What I did was around 1.000.000 iterations for one benchmark and benchmarked the code like 10 times because, as stated before, I did not believe in the results I got but even some hours later the result was the same.

To benchmark my code I used:
PHP Code:
std::chrono::high_resolution_clock 
So I guess this benchmark is not that wrong (even if we assume sometimes different cpu load etc.)
I did not investigate much time in finding out what exactly the asm looks like (so I also did not try some very basic things) for me it was enough to see when I only call these functions presented, the code slows down quite a bit.
11/29/2015 10:10 Ende!#4
What does the amount of code matter for looking at the ASM? Just let the compiler generate debug info and drop your binary into IDA PRO or if you prefer something GNUish, GDB. IDA is capable of parsing DWARF debug info and will present you with a full list of (named) functions, so finding what you need really shouldn't be a big deal. In GDB, you can just disassemble a function by name ("disas XXX").

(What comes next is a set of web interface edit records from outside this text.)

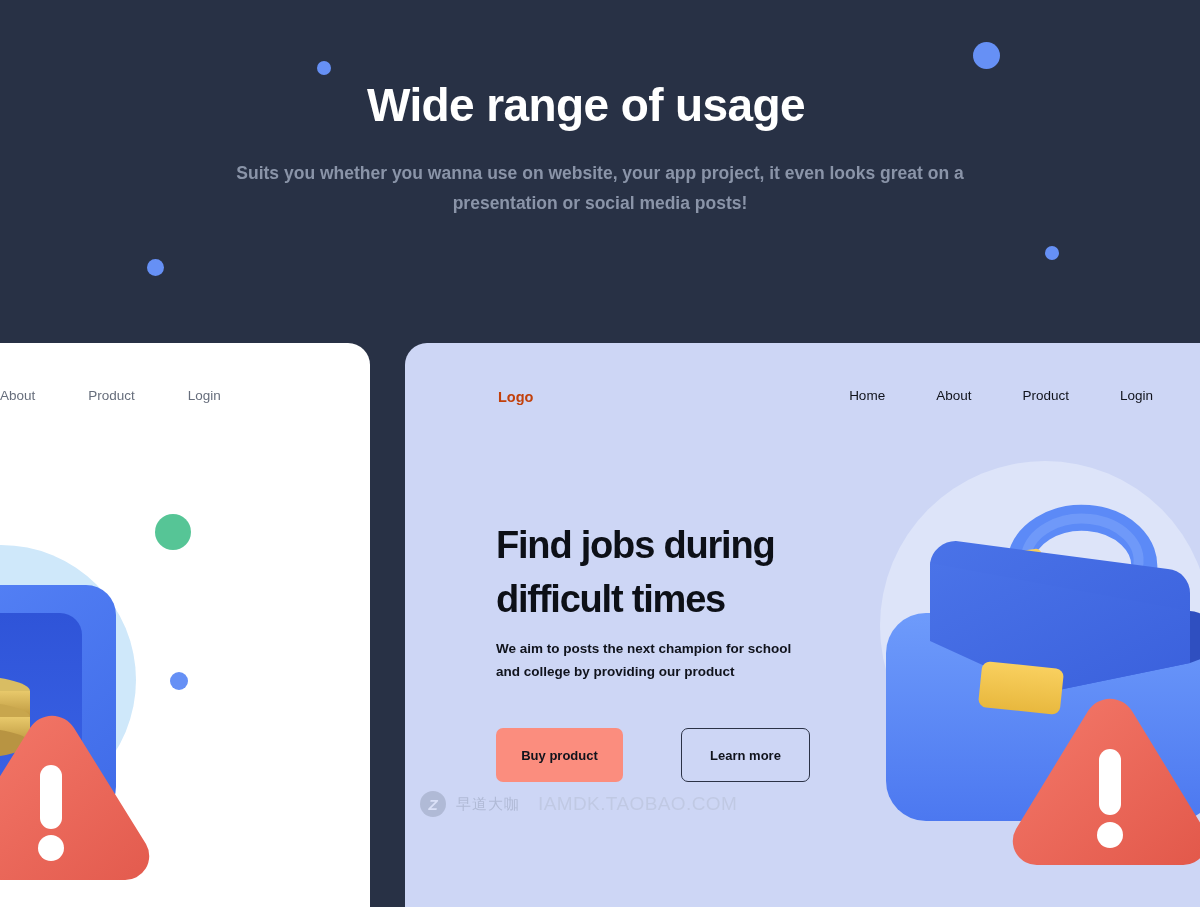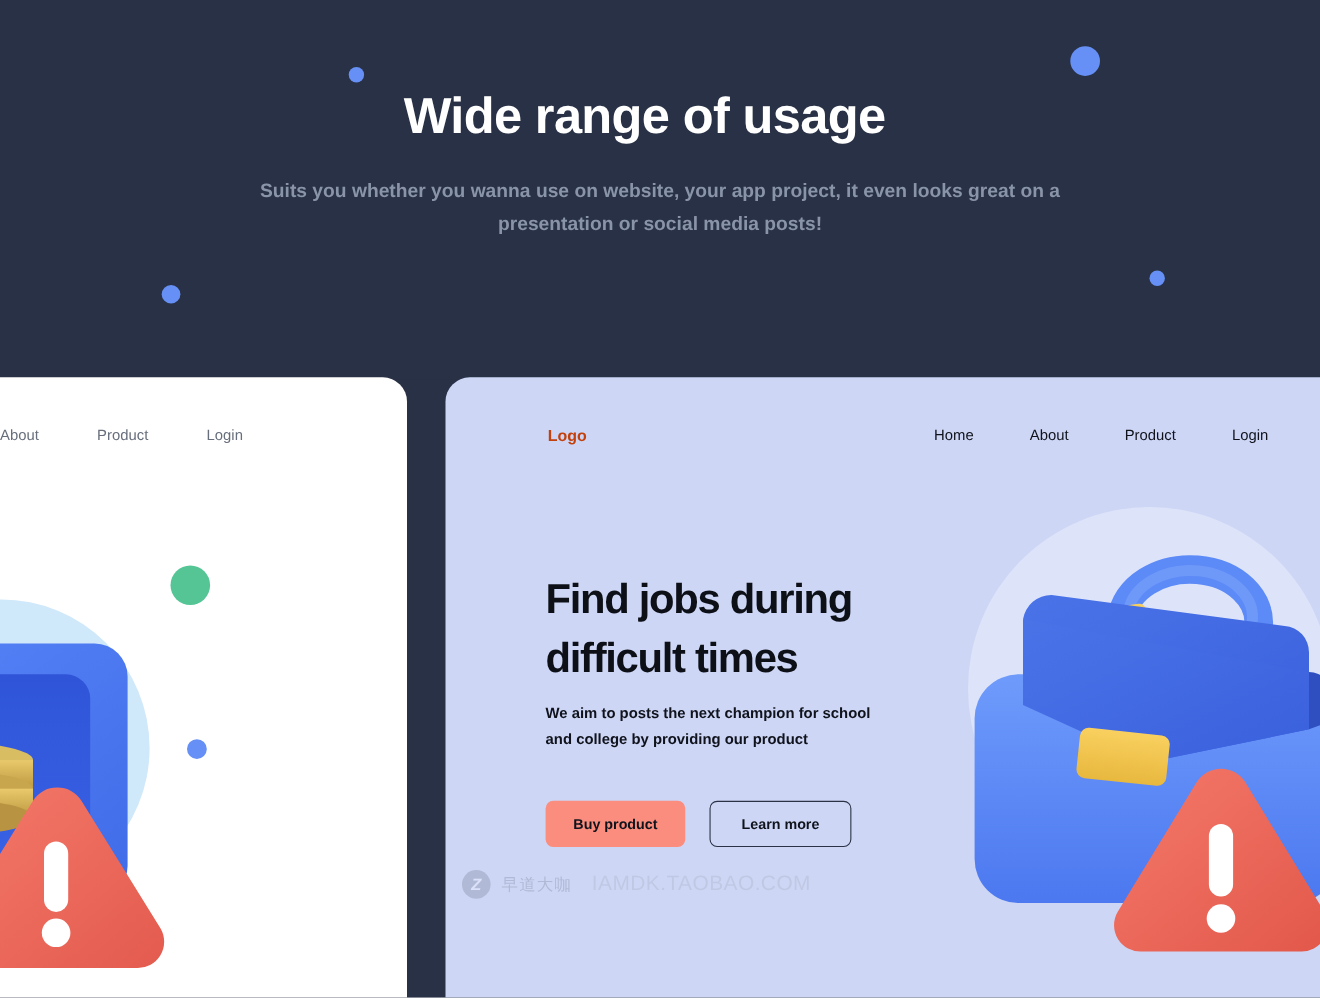--- a/index.html
+++ b/index.html
@@ -88,7 +88,7 @@
   .btn {
     font-size:13px; font-weight:bold; color:#10131c;
     border-radius:7px; display:flex; align-items:center; justify-content:center;
-    height:42px; white-space:nowrap;
+    height:54px; white-space:nowrap;
   }
   .btn-primary { width:127px; background:#FB8D7E; border:none; }
   .btn-ghost { width:129px; background:transparent; border:1.6px solid #2b3246; }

Besides that, I compiled the first two examples you provided and other than what you described, they performed exactly how I'd expect. 3020ms for the first example, 3150ms for the second. MinGW64 on Win10, -O3, 1mio iterations recycleVoidVector(allocateVoidVector()), std::chrono::hrc for measuring.
11/29/2015 13:03 Shadow992#5
Quote:
Originally Posted by Ende! View Post
What does the amount of code matter for looking at the ASM? Just let the compiler generate debug info and drop your binary into IDA PRO or if you prefer something GNUish, GDB. IDA is capable of parsing DWARF debug info and will present you with a full list of (named) functions, so finding what you need really shouldn't be a big deal. In GDB, you can just disassemble a function by name ("disas XXX").

Besides that, I compiled the first two examples you provided and other than what you described, they performed exactly how I'd expect. 3020ms for the first example, 3150ms for the second. MinGW64 on Win10, -O3, 1mio iterations recycleVoidVector(allocateVoidVector()), std::chrono::hrc for measuring.
You are totally right under Linux using Gnu g++ compiling with these options:
PHP Code:
g++ -Wall -fexceptions --O2 -Winit-self -pedantic -std=c++11 -Wall -pthread 
I get the exact same behavior as you stated.
I used 32Bit MinGW. I think this is some kind of bug or similar in 5.1.0 32Bit.
Maybe I will investigate some time to find out what exactly is happening.